[Dataset entries]
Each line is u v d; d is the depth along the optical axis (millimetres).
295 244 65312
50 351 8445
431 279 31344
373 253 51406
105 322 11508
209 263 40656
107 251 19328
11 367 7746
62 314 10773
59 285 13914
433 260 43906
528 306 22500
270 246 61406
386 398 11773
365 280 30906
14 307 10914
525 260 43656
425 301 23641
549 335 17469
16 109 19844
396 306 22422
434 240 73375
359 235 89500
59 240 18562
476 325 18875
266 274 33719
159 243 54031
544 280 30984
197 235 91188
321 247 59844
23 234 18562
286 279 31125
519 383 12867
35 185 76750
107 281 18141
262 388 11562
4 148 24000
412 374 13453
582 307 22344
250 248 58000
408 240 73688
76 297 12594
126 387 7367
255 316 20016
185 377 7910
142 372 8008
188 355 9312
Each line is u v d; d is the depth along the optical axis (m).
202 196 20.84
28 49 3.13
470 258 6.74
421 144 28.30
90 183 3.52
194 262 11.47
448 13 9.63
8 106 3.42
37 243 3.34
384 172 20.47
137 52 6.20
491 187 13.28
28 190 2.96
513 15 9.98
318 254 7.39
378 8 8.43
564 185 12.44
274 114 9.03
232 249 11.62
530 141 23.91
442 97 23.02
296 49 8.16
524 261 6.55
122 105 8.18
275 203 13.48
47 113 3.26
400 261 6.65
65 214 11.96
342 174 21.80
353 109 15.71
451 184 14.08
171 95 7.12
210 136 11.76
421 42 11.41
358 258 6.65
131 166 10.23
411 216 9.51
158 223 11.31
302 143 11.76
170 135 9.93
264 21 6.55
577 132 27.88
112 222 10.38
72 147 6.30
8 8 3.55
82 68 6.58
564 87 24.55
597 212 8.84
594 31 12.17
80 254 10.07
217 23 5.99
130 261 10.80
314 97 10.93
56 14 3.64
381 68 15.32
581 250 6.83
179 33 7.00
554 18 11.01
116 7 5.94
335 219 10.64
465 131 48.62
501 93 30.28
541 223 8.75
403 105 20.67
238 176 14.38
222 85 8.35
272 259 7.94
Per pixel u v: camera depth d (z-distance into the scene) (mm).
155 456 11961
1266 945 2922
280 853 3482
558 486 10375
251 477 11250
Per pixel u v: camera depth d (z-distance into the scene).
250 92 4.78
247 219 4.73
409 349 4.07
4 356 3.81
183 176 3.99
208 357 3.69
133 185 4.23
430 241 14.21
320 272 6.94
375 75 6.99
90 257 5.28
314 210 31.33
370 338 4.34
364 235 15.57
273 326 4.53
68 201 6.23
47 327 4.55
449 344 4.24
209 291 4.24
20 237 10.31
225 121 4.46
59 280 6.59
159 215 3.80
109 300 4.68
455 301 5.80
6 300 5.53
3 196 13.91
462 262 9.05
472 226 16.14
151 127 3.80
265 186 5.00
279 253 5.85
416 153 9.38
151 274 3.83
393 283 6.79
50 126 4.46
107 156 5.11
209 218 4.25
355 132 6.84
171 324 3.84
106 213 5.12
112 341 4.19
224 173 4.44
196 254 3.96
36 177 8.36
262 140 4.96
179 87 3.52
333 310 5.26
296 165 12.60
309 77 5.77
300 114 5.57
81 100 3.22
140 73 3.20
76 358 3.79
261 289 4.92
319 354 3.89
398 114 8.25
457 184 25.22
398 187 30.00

## TASK PROMPT
Line by line, transcribe all of the records exactly.

## WORKED SOLUTION
Each line is u v d; d is the depth along the optical axis (millimetres).
295 244 65312
50 351 8445
431 279 31344
373 253 51406
105 322 11508
209 263 40656
107 251 19328
11 367 7746
62 314 10773
59 285 13914
433 260 43906
528 306 22500
270 246 61406
386 398 11773
365 280 30906
14 307 10914
525 260 43656
425 301 23641
549 335 17469
16 109 19844
396 306 22422
434 240 73375
359 235 89500
59 240 18562
476 325 18875
266 274 33719
159 243 54031
544 280 30984
197 235 91188
321 247 59844
23 234 18562
286 279 31125
519 383 12867
35 185 76750
107 281 18141
262 388 11562
4 148 24000
412 374 13453
582 307 22344
250 248 58000
408 240 73688
76 297 12594
126 387 7367
255 316 20016
185 377 7910
142 372 8008
188 355 9312
Each line is u v d; d is the depth along the optical axis (m).
202 196 20.84
28 49 3.13
470 258 6.74
421 144 28.30
90 183 3.52
194 262 11.47
448 13 9.63
8 106 3.42
37 243 3.34
384 172 20.47
137 52 6.20
491 187 13.28
28 190 2.96
513 15 9.98
318 254 7.39
378 8 8.43
564 185 12.44
274 114 9.03
232 249 11.62
530 141 23.91
442 97 23.02
296 49 8.16
524 261 6.55
122 105 8.18
275 203 13.48
47 113 3.26
400 261 6.65
65 214 11.96
342 174 21.80
353 109 15.71
451 184 14.08
171 95 7.12
210 136 11.76
421 42 11.41
358 258 6.65
131 166 10.23
411 216 9.51
158 223 11.31
302 143 11.76
170 135 9.93
264 21 6.55
577 132 27.88
112 222 10.38
72 147 6.30
8 8 3.55
82 68 6.58
564 87 24.55
597 212 8.84
594 31 12.17
80 254 10.07
217 23 5.99
130 261 10.80
314 97 10.93
56 14 3.64
381 68 15.32
581 250 6.83
179 33 7.00
554 18 11.01
116 7 5.94
335 219 10.64
465 131 48.62
501 93 30.28
541 223 8.75
403 105 20.67
238 176 14.38
222 85 8.35
272 259 7.94
Per pixel u v: camera depth d (z-distance into the scene) (mm).
155 456 11961
1266 945 2922
280 853 3482
558 486 10375
251 477 11250
Per pixel u v: camera depth d (z-distance into the scene).
250 92 4.78
247 219 4.73
409 349 4.07
4 356 3.81
183 176 3.99
208 357 3.69
133 185 4.23
430 241 14.21
320 272 6.94
375 75 6.99
90 257 5.28
314 210 31.33
370 338 4.34
364 235 15.57
273 326 4.53
68 201 6.23
47 327 4.55
449 344 4.24
209 291 4.24
20 237 10.31
225 121 4.46
59 280 6.59
159 215 3.80
109 300 4.68
455 301 5.80
6 300 5.53
3 196 13.91
462 262 9.05
472 226 16.14
151 127 3.80
265 186 5.00
279 253 5.85
416 153 9.38
151 274 3.83
393 283 6.79
50 126 4.46
107 156 5.11
209 218 4.25
355 132 6.84
171 324 3.84
106 213 5.12
112 341 4.19
224 173 4.44
196 254 3.96
36 177 8.36
262 140 4.96
179 87 3.52
333 310 5.26
296 165 12.60
309 77 5.77
300 114 5.57
81 100 3.22
140 73 3.20
76 358 3.79
261 289 4.92
319 354 3.89
398 114 8.25
457 184 25.22
398 187 30.00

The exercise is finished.